King Charles holds key meeting after Harry, Meghan’s strong message

Buckingham Palace issues update on important event as King Charles presents honour

By A. Akmal
November 06, 2025
King Charles holds key meeting after Harry, Meghan’s strong message
King Charles holds key meeting after Harry, Meghan’s strong message

King Charles seems to be playing a part in the significant conversation that has begun surrounding the new developments being made in tech, an issue that Prince Harry and Meghan Markle have extensively spoken about.

The Duke and Duchess of Sussex, who are parents to six-year-old Prince Archie and four-year-old Princess Lilibet, have stressed on the regulation of AI and the legal framework for accountability that needs to be put in place in order to protect young children from its harmful impact.

As the discussion about AI grows, the monarch recognised the contributions of some pioneers in tech who have shaped artificial intelligence in the modern times.

Buckingham Palace shared highlights from the meeting in which Charles presented the The Queen Elizabeth Prize for Engineering at St James’s Palace on Wednesday, celebrating the innovations which are transforming our world.

“This year’s prize honours seven pioneers whose work has shaped modern artificial intelligence,” the statement read.

“Dr Fei-Fei Li has established crucial high-quality datasets to train machine learning algorithms; professors Yoshua Bengio, Geoffrey Hinton, John Hopfield and Dr Yann LeCun have championed artificial neural networks inspired by the human brain as a model for machine learning, whilst Jensen Huang and Dr Bill Dally developed the powerful hardware platforms that make AI possible. Together, their contributions underpin the AI revolution.”

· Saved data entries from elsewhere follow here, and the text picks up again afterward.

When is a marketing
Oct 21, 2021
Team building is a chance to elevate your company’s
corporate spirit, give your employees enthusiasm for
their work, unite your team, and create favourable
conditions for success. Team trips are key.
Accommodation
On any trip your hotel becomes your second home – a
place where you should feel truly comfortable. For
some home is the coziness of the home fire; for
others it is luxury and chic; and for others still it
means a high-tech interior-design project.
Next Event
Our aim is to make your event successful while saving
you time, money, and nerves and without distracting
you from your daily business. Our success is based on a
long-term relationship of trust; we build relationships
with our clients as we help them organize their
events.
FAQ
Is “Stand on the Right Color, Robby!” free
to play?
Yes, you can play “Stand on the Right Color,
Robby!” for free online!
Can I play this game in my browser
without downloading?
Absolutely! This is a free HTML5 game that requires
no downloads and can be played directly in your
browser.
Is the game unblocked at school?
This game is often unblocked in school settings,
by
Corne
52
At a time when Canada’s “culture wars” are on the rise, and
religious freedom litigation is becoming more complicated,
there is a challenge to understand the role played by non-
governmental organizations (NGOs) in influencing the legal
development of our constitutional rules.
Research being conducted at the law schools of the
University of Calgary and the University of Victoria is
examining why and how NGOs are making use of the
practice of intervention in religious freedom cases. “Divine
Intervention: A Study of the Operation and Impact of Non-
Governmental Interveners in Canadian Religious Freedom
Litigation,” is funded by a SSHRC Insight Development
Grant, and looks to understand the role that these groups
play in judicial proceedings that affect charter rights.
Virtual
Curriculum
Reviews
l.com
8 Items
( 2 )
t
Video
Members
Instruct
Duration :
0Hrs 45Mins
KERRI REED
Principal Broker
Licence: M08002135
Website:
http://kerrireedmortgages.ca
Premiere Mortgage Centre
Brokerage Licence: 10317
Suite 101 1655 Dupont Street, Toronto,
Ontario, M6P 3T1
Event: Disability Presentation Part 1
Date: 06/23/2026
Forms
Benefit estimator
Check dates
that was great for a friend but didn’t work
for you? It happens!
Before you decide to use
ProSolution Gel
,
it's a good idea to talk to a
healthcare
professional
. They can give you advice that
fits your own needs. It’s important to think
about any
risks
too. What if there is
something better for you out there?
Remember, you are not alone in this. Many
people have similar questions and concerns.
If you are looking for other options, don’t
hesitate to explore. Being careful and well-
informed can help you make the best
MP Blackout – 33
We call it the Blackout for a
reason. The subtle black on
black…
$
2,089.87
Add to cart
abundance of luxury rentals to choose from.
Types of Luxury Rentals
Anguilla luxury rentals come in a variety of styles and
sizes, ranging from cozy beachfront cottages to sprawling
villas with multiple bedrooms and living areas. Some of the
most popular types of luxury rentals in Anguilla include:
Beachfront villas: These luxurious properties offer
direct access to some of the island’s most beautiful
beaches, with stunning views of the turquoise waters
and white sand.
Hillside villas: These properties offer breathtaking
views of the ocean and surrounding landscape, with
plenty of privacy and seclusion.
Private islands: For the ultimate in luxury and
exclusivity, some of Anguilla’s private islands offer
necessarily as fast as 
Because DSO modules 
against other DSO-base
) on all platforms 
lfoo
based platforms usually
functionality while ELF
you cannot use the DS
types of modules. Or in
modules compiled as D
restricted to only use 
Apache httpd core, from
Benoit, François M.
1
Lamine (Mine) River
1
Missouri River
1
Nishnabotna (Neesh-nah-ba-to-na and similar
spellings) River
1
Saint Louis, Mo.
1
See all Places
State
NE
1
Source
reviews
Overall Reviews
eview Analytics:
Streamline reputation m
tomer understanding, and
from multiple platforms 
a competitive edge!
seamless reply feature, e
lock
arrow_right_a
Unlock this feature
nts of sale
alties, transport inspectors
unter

The event comes just weeks after the Duke and Duchess of Sussex were invited to join an “unprecedented coalition of world-renowned leaders” including AI scientists, experts, policy makers, and researchers in “calling for a prohibition on the development of AI superintelligence until the technology is reliably safe and controllable and has public buy-in”.

Prince Harry had said, “The future of AI should serve humanity, not replace it. The true test of progress will be not how fast we move, but how wisely we steer.”